Seale also founded the Free Breakfast for School Children Program. He said the program, 

along with free health clinics created by the Black Panther Party, weren’t just created because he wanted to be good. His motive was also political, as his ultimate goal was to get people registered to vote. 

“The right to vote was important to me,” Seale said. “In California, we had the right to vote — we were just miserably unregistered to vote.
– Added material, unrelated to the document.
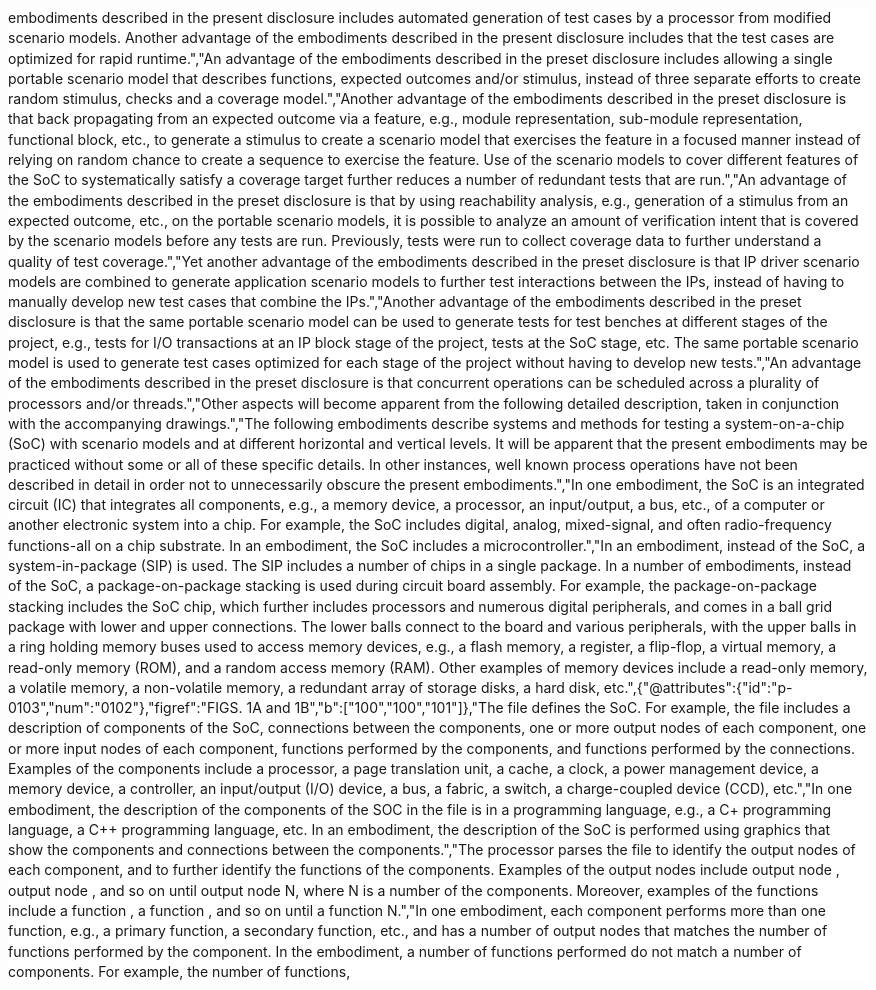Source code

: embodiments described in the present disclosure includes automated generation of test cases by a processor from modified scenario models. Another advantage of the embodiments described in the present disclosure includes that the test cases are optimized for rapid runtime.","An advantage of the embodiments described in the preset disclosure includes allowing a single portable scenario model that describes functions, expected outcomes and\/or stimulus, instead of three separate efforts to create random stimulus, checks and a coverage model.","Another advantage of the embodiments described in the preset disclosure is that back propagating from an expected outcome via a feature, e.g., module representation, sub-module representation, functional block, etc., to generate a stimulus to create a scenario model that exercises the feature in a focused manner instead of relying on random chance to create a sequence to exercise the feature. Use of the scenario models to cover different features of the SoC to systematically satisfy a coverage target further reduces a number of redundant tests that are run.","An advantage of the embodiments described in the preset disclosure is that by using reachability analysis, e.g., generation of a stimulus from an expected outcome, etc., on the portable scenario models, it is possible to analyze an amount of verification intent that is covered by the scenario models before any tests are run. Previously, tests were run to collect coverage data to further understand a quality of test coverage.","Yet another advantage of the embodiments described in the preset disclosure is that IP driver scenario models are combined to generate application scenario models to further test interactions between the IPs, instead of having to manually develop new test cases that combine the IPs.","Another advantage of the embodiments described in the preset disclosure is that the same portable scenario model can be used to generate tests for test benches at different stages of the project, e.g., tests for I\/O transactions at an IP block stage of the project, tests at the SoC stage, etc. The same portable scenario model is used to generate test cases optimized for each stage of the project without having to develop new tests.","An advantage of the embodiments described in the preset disclosure is that concurrent operations can be scheduled across a plurality of processors and\/or threads.","Other aspects will become apparent from the following detailed description, taken in conjunction with the accompanying drawings.","The following embodiments describe systems and methods for testing a system-on-a-chip (SoC) with scenario models and at different horizontal and vertical levels. It will be apparent that the present embodiments may be practiced without some or all of these specific details. In other instances, well known process operations have not been described in detail in order not to unnecessarily obscure the present embodiments.","In one embodiment, the SoC is an integrated circuit (IC) that integrates all components, e.g., a memory device, a processor, an input\/output, a bus, etc., of a computer or another electronic system into a chip. For example, the SoC includes digital, analog, mixed-signal, and often radio-frequency functions-all on a chip substrate. In an embodiment, the SoC includes a microcontroller.","In an embodiment, instead of the SoC, a system-in-package (SIP) is used. The SIP includes a number of chips in a single package. In a number of embodiments, instead of the SoC, a package-on-package stacking is used during circuit board assembly. For example, the package-on-package stacking includes the SoC chip, which further includes processors and numerous digital peripherals, and comes in a ball grid package with lower and upper connections. The lower balls connect to the board and various peripherals, with the upper balls in a ring holding memory buses used to access memory devices, e.g., a flash memory, a register, a flip-flop, a virtual memory, a read-only memory (ROM), and a random access memory (RAM). Other examples of memory devices include a read-only memory, a volatile memory, a non-volatile memory, a redundant array of storage disks, a hard disk, etc.",{"@attributes":{"id":"p-0103","num":"0102"},"figref":"FIGS. 1A and 1B","b":["100","100","101"]},"The file defines the SoC. For example, the file includes a description of components of the SoC, connections between the components, one or more output nodes of each component, one or more input nodes of each component, functions performed by the components, and functions performed by the connections. Examples of the components include a processor, a page translation unit, a cache, a clock, a power management device, a memory device, a controller, an input\/output (I\/O) device, a bus, a fabric, a switch, a charge-coupled device (CCD), etc.","In one embodiment, the description of the components of the SOC in the file is in a programming language, e.g., a C+ programming language, a C++ programming language, etc. In an embodiment, the description of the SoC is performed using graphics that show the components and connections between the components.","The processor  parses the file to identify the output nodes of each component, and to further identify the functions of the components. Examples of the output nodes include output node , output node , and so on until output node N, where N is a number of the components. Moreover, examples of the functions include a function , a function , and so on until a function N.","In one embodiment, each component performs more than one function, e.g., a primary function, a secondary function, etc., and has a number of output nodes that matches the number of functions performed by the component. In the embodiment, a number of functions performed do not match a number of components. For example, the number of functions,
Until you get registered, we can’t take over some of these political power seats.”

In early 1965, there were only 55 African American elected officials out of 500,000 total political seats in the United States, according to Seale. 

Although the Black Panther Party does not exist as a political party anymore, Seale noted that he is proud of how young African American activists have carried on a history of activism by creating the Black Lives Matter movement. 

“The very fact that communications technology had documented George Floyd’s murder, right in the face, that was it,” Seale said. “It caused the BLM movement across the country, and it was there for a while because of the other killings and murders going on, and they got that thing together in a matter of one to three weeks.”

With over 20 million supporters in the U.S. protesting daily at city halls and government seats across the nation  in the summer of 2020, Seale said that the movement resonated with the purpose of the Black Panther Party.

“I loved it, I understood it,” Seale said. “It was a continuation of the murder of our Black people, coming to the forefront again.”